UPDATED Washington’s redistricting maps – the preliminary ones, at least – will be out on September 13, a week from Tuesday.
The Redistricting Commission said that “At its monthly meeting in Olympia, on September 13, 2011, the Commissioners will each make public their proposed plans for congressional and legislative districts. The meeting begins at 10 a.m. in Senate Hearing Room 1 of the Cherberg Building on the Capitol Campus. A brief period of public comment and a time for media questions will follow the Commissioners’ presentation of their draft plans. The meeting will be webcast and broadcast live by TVW, the state’s non-profit public affairs television network.”
The commissioners will be allowed to not only release the maps but also talk (up to 25 minutes) about their relative virtues. Commissioner Slade Gorton, for one, has already said he plans to make use of his full 25 minutes.

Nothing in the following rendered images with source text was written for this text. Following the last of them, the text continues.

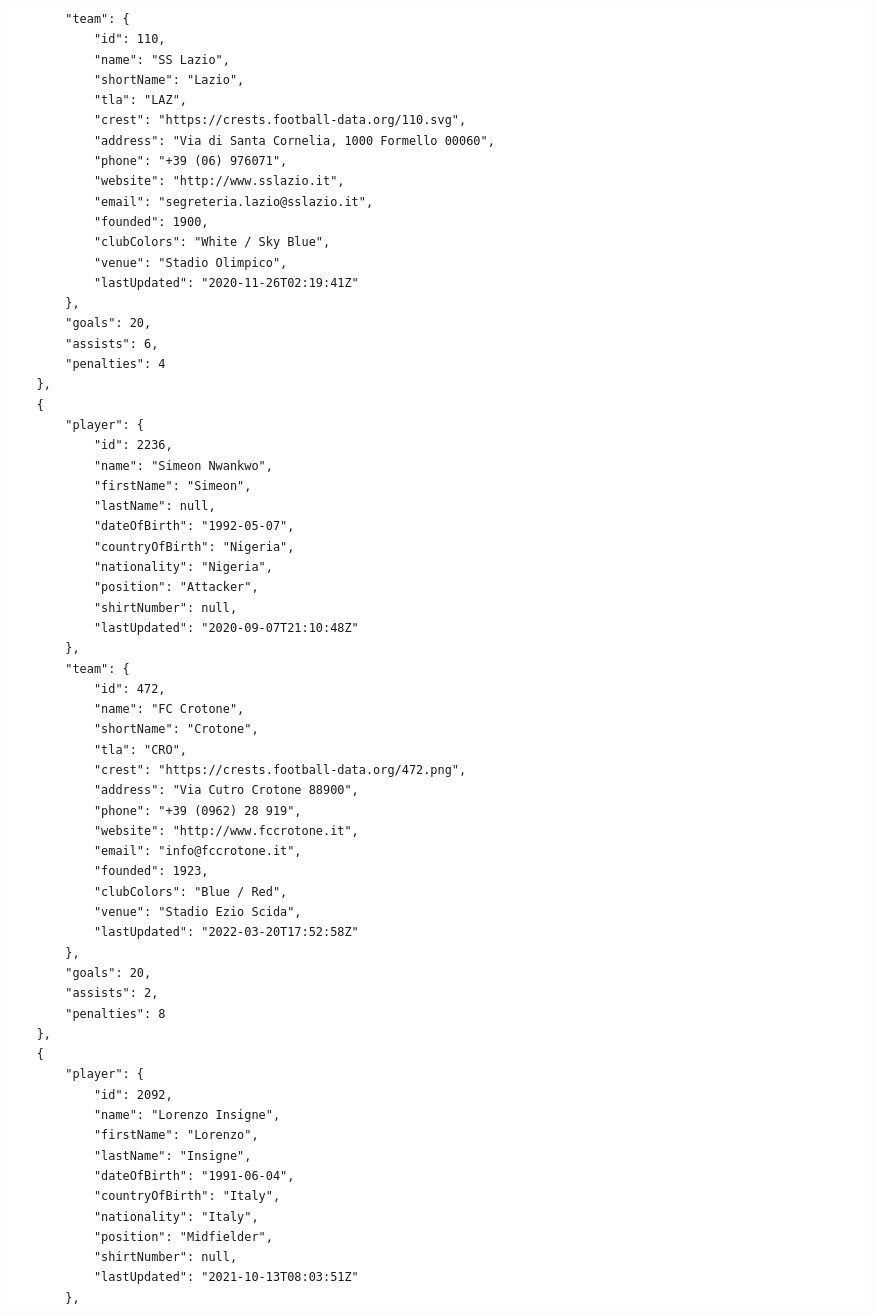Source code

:             "team": {
                "id": 110,
                "name": "SS Lazio",
                "shortName": "Lazio",
                "tla": "LAZ",
                "crest": "https://crests.football-data.org/110.svg",
                "address": "Via di Santa Cornelia, 1000 Formello 00060",
                "phone": "+39 (06) 976071",
                "website": "http://www.sslazio.it",
                "email": "segreteria.lazio@sslazio.it",
                "founded": 1900,
                "clubColors": "White / Sky Blue",
                "venue": "Stadio Olimpico",
                "lastUpdated": "2020-11-26T02:19:41Z"
            },
            "goals": 20,
            "assists": 6,
            "penalties": 4
        },
        {
            "player": {
                "id": 2236,
                "name": "Simeon Nwankwo",
                "firstName": "Simeon",
                "lastName": null,
                "dateOfBirth": "1992-05-07",
                "countryOfBirth": "Nigeria",
                "nationality": "Nigeria",
                "position": "Attacker",
                "shirtNumber": null,
                "lastUpdated": "2020-09-07T21:10:48Z"
            },
            "team": {
                "id": 472,
                "name": "FC Crotone",
                "shortName": "Crotone",
                "tla": "CRO",
                "crest": "https://crests.football-data.org/472.png",
                "address": "Via Cutro Crotone 88900",
                "phone": "+39 (0962) 28 919",
                "website": "http://www.fccrotone.it",
                "email": "info@fccrotone.it",
                "founded": 1923,
                "clubColors": "Blue / Red",
                "venue": "Stadio Ezio Scida",
                "lastUpdated": "2022-03-20T17:52:58Z"
            },
            "goals": 20,
            "assists": 2,
            "penalties": 8
        },
        {
            "player": {
                "id": 2092,
                "name": "Lorenzo Insigne",
                "firstName": "Lorenzo",
                "lastName": "Insigne",
                "dateOfBirth": "1991-06-04",
                "countryOfBirth": "Italy",
                "nationality": "Italy",
                "position": "Midfielder",
                "shirtNumber": null,
                "lastUpdated": "2021-10-13T08:03:51Z"
            },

The commission’s spokesman, Cathy Cochrane, said the September meeting ends the initial “listening phase,” though that doesn’t mean an end to public comments. The idea is that during the next month, till the October meeting, the commissioners will take public comments on the plans (each of the four commissioners will release a congressional and legislative plan) as well as negotiate among themselves – the “negotiating phase”. Up to this point, she said, “the commissioners are being very private right now,” apparently not even much discussing planning with each other. That together with more public input on the proposed maps will be the meat of the next month’s activities.
After the October meeting, more final rounds of negotiations are expected, with the idea that end decisions will be made in November.
The plans will be posted on line, and online comments from the public can be linked to each plan.